Yapılacak iş
Aşağıdaki kayıtlarda "values" kelimesinin geçtiği bütün satırları bul ve her birini aynen yaz. Büyük ve küçük harf farkı dikkate alınmalı.

Çalışma verisi

-*-*-

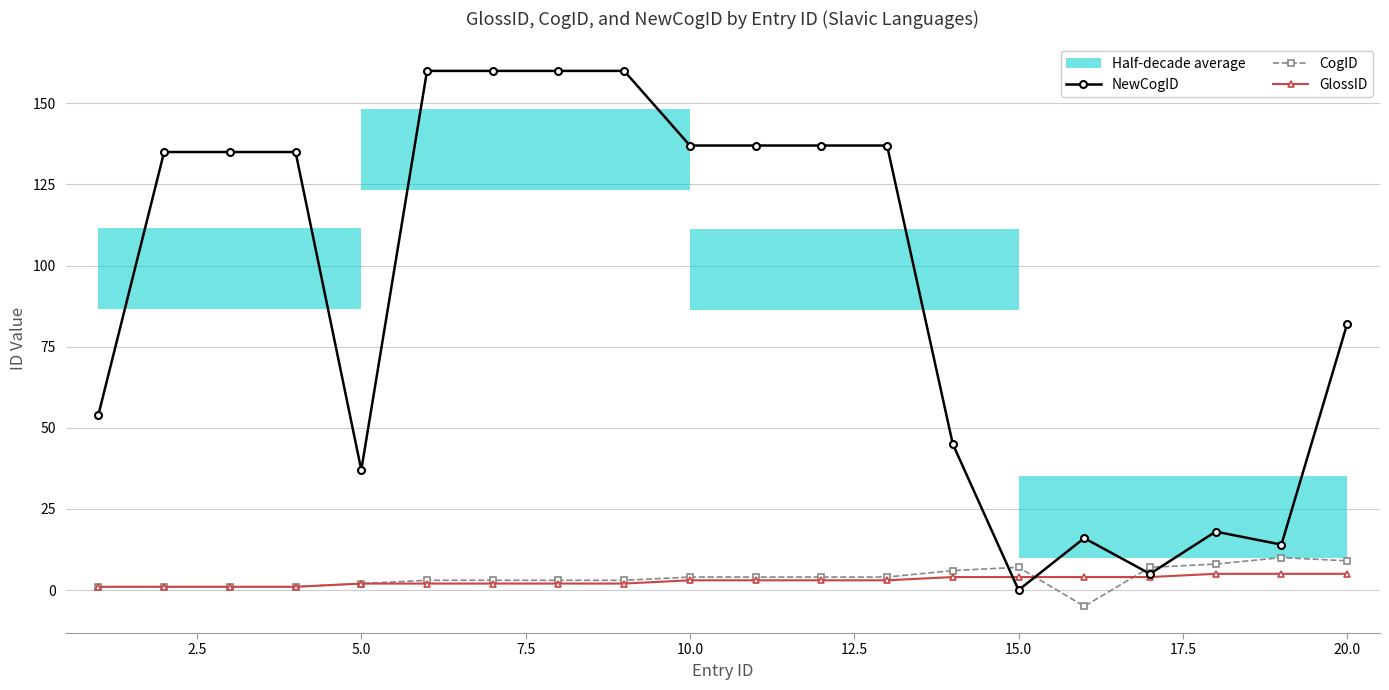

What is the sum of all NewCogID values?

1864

-*-*-

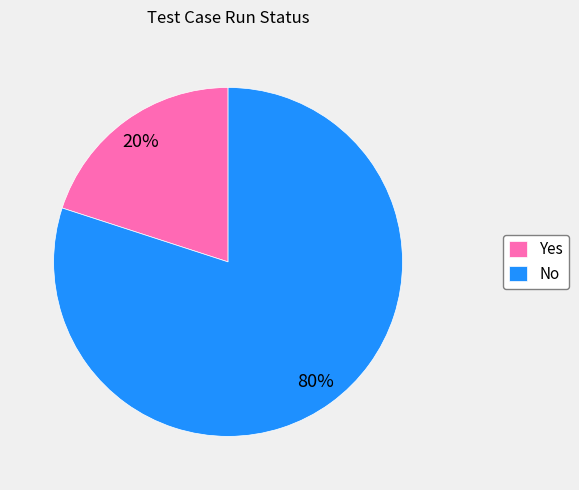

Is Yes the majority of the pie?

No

-*-*-

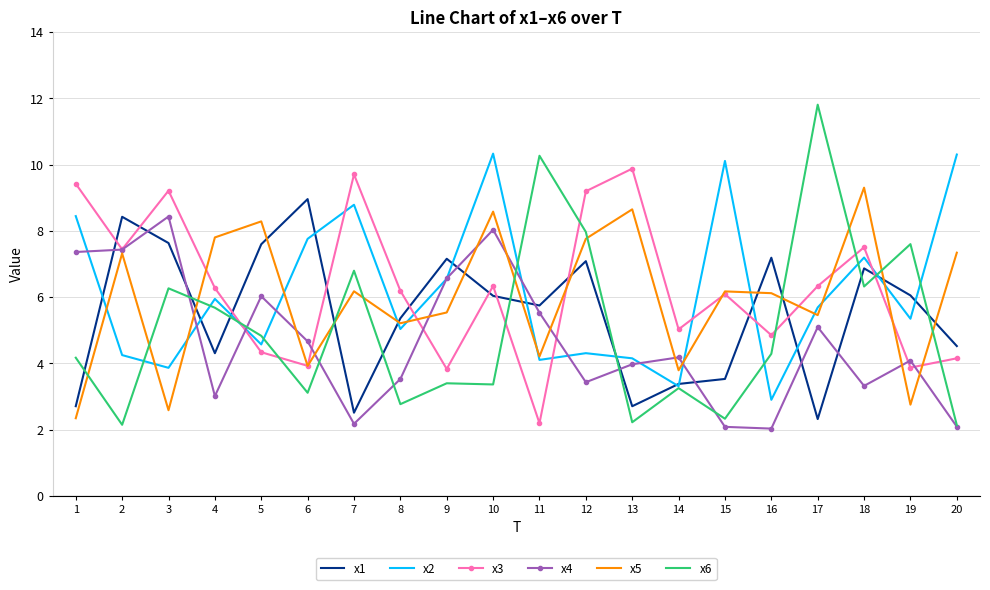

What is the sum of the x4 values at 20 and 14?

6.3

-*-*-

Son cevap
What is the sum of all NewCogID values?
What is the sum of the x4 values at 20 and 14?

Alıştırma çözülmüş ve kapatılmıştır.